[Opening Records for processing section]
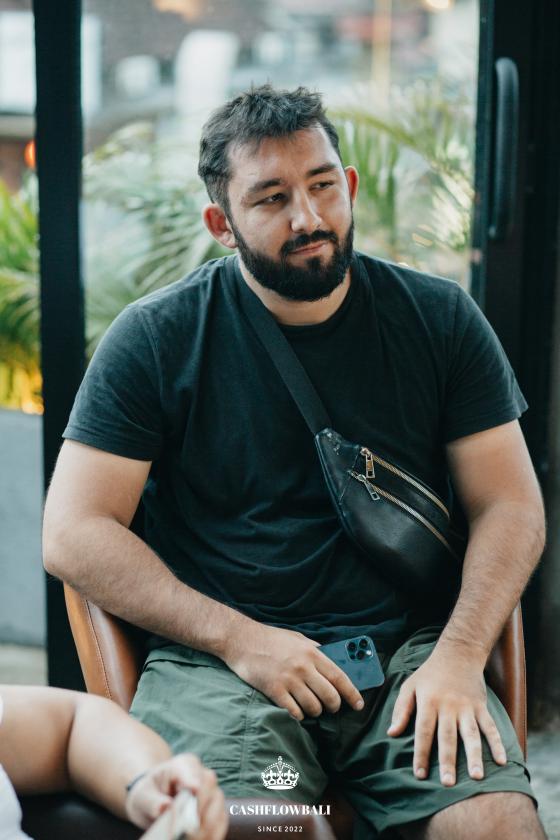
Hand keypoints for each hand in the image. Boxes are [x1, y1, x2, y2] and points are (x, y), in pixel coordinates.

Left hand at [125, 753, 226, 838]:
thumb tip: (164, 807)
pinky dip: (212, 834)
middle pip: (209, 788)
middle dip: (198, 810)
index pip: (192, 771)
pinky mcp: (216, 811)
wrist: (154, 800)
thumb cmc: (149, 794)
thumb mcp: (143, 795)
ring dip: (206, 827)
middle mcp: (203, 776)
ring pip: (218, 807)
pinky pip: (220, 822)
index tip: (193, 791)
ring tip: (190, 839)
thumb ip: (152, 801)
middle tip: (186, 830)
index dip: (193, 782)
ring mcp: (212, 793)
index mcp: (184, 764)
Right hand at [224, 622, 363, 719]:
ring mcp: (288, 680)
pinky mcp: (274, 690)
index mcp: (312, 653)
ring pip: (313, 707)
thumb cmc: (270, 639)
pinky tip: (296, 710)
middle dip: (334, 706)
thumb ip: (315, 649)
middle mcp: (303, 667)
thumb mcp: (297, 638)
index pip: (340, 677)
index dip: (352, 694)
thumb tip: (333, 661)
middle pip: (329, 696)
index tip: (359, 704)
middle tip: (331, 708)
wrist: (241, 640)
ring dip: (314, 711)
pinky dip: (298, 715)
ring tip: (310, 707)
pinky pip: (294, 712)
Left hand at [387, 642, 506, 785]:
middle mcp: (448, 705)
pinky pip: (490, 727)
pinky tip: (501, 761)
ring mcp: (467, 707)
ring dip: (474, 756)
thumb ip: (401, 710)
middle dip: (448, 761)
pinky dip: (497, 744)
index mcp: (428, 701)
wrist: (458, 653)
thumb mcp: (410, 686)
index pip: (423, 731)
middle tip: (448, 784)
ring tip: (477, 777)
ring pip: (471, 734)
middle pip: (448, 736)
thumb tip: (391, 733)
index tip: (420, 775)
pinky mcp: (481, 706)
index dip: (421, 753)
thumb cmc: (429, 673)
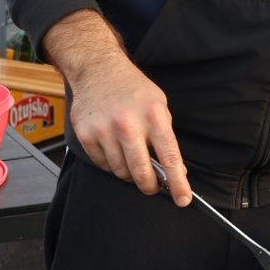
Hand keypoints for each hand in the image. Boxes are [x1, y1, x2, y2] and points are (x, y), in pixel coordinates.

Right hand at [43, 11, 190, 204]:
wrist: (98, 70)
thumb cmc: (133, 89)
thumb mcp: (159, 105)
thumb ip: (167, 137)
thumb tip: (177, 171)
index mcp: (153, 115)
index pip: (169, 157)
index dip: (178, 183)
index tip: (183, 199)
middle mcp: (128, 124)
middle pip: (141, 172)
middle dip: (150, 186)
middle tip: (154, 186)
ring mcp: (104, 130)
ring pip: (121, 172)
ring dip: (129, 172)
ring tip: (132, 157)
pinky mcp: (86, 135)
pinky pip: (102, 165)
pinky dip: (111, 164)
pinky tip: (114, 149)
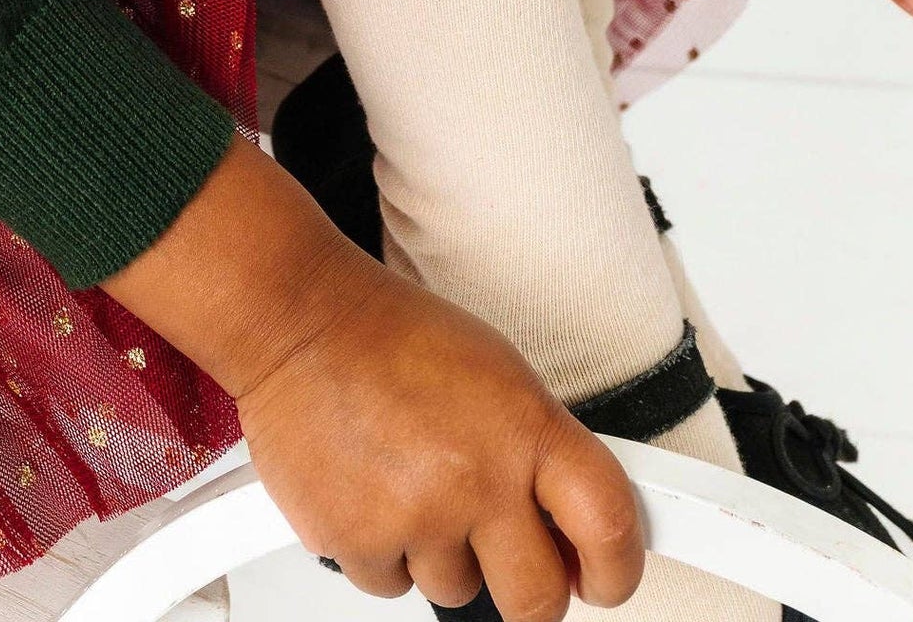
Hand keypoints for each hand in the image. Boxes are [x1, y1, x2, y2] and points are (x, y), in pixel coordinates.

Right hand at [239, 266, 643, 615]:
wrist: (295, 319)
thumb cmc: (392, 334)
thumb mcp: (496, 371)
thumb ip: (539, 448)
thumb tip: (571, 519)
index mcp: (524, 424)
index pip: (608, 523)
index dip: (618, 569)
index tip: (607, 579)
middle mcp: (477, 477)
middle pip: (538, 599)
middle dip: (532, 592)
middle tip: (513, 560)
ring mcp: (415, 516)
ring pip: (457, 589)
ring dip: (443, 553)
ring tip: (411, 480)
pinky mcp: (356, 542)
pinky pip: (391, 584)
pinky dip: (383, 549)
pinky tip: (370, 487)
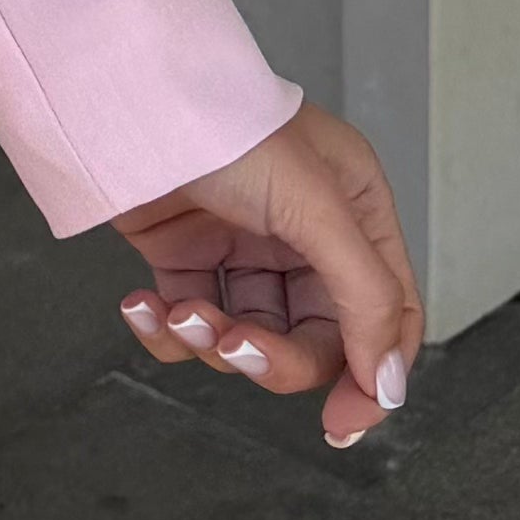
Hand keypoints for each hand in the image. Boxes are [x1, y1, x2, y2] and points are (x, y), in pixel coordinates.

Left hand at [109, 97, 424, 450]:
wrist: (130, 95)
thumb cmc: (229, 125)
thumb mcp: (318, 208)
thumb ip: (365, 297)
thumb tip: (388, 383)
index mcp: (356, 212)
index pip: (387, 316)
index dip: (371, 377)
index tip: (343, 425)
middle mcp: (306, 233)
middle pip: (315, 339)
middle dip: (272, 357)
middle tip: (234, 347)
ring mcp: (244, 246)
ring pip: (251, 337)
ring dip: (212, 341)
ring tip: (179, 314)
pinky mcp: (185, 253)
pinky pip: (191, 320)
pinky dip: (167, 329)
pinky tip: (143, 306)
[Closing Records for processing section]
Task prompt -
Do not include images; quote all of the entries above exactly.

Task result -
Hand keypoints for each hand in the image. Boxes are [x1, y1, x2, y2] and points are (x, y), in pixel coordinates.

Left hand at [125, 753, 226, 838]:
thumb tip: (164, 807)
pinky dip: (212, 834)
middle pip: (209, 788)
middle dip: (198, 810)
index pip: (192, 771)
pinky mcp: (216, 811)
wrist: (154, 800)
thumb cmc: (149, 794)
thumb mcp: (143, 795)
ring dip: (206, 827)
middle mcp: (203, 776)
ring pip: (218, 807)
pinky pip: (220, 822)
index tip: (193, 791)
ring tip: (190, 839)
thumb ip: (152, 801)
middle tip: (186, 830)
index dip: (193, 782)
ring mcp: (212, 793)
index mcp: (184, 764)
Right hand at [224, 622, 363, 719]:
ring mcp: (288, 680)
pinky mcp: (274, 690)
index mcp: (312, 653)
ring pip: (313, 707)
thumb cmc: (270, 639)
pinky tip: (296, 710)
middle dip: (334, 706)
thumb ip: (315, 649)
middle mcp: (303, 667)
thumb mcp: (297, 638)
index pip: (340, 677)
index dip: (352, 694)
thumb tip: (333, 661)
middle pip: (329, 696)
index tip: (359, 704)
middle tip: (331, 708)
wrist: (241, 640)
ring dip: (314, 711)
pinky dip: (298, 715)
ring tip: (310, 707)
pinky pip: (294, 712)
Left hand at [387, 642, 506, 785]:
middle mcp: (448, 705)
pinky pip: (490, 727)
pinky tip: (501, 761)
ring mcp: (467, 707)
ring dip: (474, 756)
thumb ip: (401, 710)
middle dip: (448, 761)
pinky dip: (497, 744)
index mcp: (428, 701)
wrist: (458, 653)
thumb mcp: (410, 686)
index pip: (423, 731)
middle tip: (448, 784)
ring tip: (477, 777)
ring pip: (471, 734)
middle pip: (448, 736)
thumb tip: (391, 733)
index tip: (420, 775)
pinky mcp: (481, 706)
index dip: (421, 753)
thumb cmc: (429, 673)
Hand keypoints for each hand in the image. Boxes are [x1, y1, x2, y2] and points are (x, y), in pixel coordinates.

Right hand at [43, 11, 190, 204]:
wrist: (98, 70)
thumb cmc: (133, 89)
thumb mcp: (159, 105)
thumb ip: (167, 137)
thumb tip: (177, 171)
index mcp: (153, 115)
index pip: (169, 157)
index dip: (178, 183)
index tip: (183, 199)
middle mcp: (128, 124)
middle pip: (141, 172)
middle dip: (150, 186)
middle tip: (154, 186)
ring mcp: (104, 130)
ring pip: (121, 172)
ring dip: (129, 172)
ring tip: (132, 157)
pinky mcp: (86, 135)
pinky pip: (102, 165)
pinky dip: (111, 164)
pinky tip: (114, 149)
Hand keypoints for each hand in the image. Boxes are [x1, y1, x2, y2] and points are (x, y), in pixel coordinates.

Right hand at [239, 266, 643, 615]:
wrist: (295, 319)
thumb cmc: (392, 334)
thumb mcp: (496, 371)
thumb ip: (539, 448)
thumb tip: (571, 519)
index mcp: (524, 424)
index pip: (608, 523)
index dip: (618, 569)
index tip: (607, 579)
middle mcp: (477, 477)
middle pip: (538, 599)
middle dip: (532, 592)
middle tip: (513, 560)
ring mcp: (415, 516)
ring pip: (457, 589)
ring dip: (443, 553)
ring tip: (411, 480)
pinky mcp: (356, 542)
pinky pip: (391, 584)
pinky dip: (383, 549)
pinky tip: (370, 487)
Hand keypoints for each hand in the image. Boxes are [x1, y1, x2, y2] and points are (x, y), in pixel coordinates.

Left hand at [109, 97, 424, 450]:
wrist: (130, 95)
thumb cmc: (229, 125)
thumb mcp: (318, 208)
thumb ip: (365, 297)
thumb tip: (388, 383)
index mcp: (356, 212)
index pip: (387, 316)
index dip: (371, 377)
index tip: (343, 425)
middle mcp: (306, 233)
middle pip: (315, 339)
middle dip: (272, 357)
middle tip: (234, 347)
ring mcp: (244, 246)
ring pip: (251, 337)
ring dip: (212, 341)
ring tip: (179, 314)
pinky mcp: (185, 253)
pinky pip: (191, 320)
pinky dip: (167, 329)
pinky tip: (143, 306)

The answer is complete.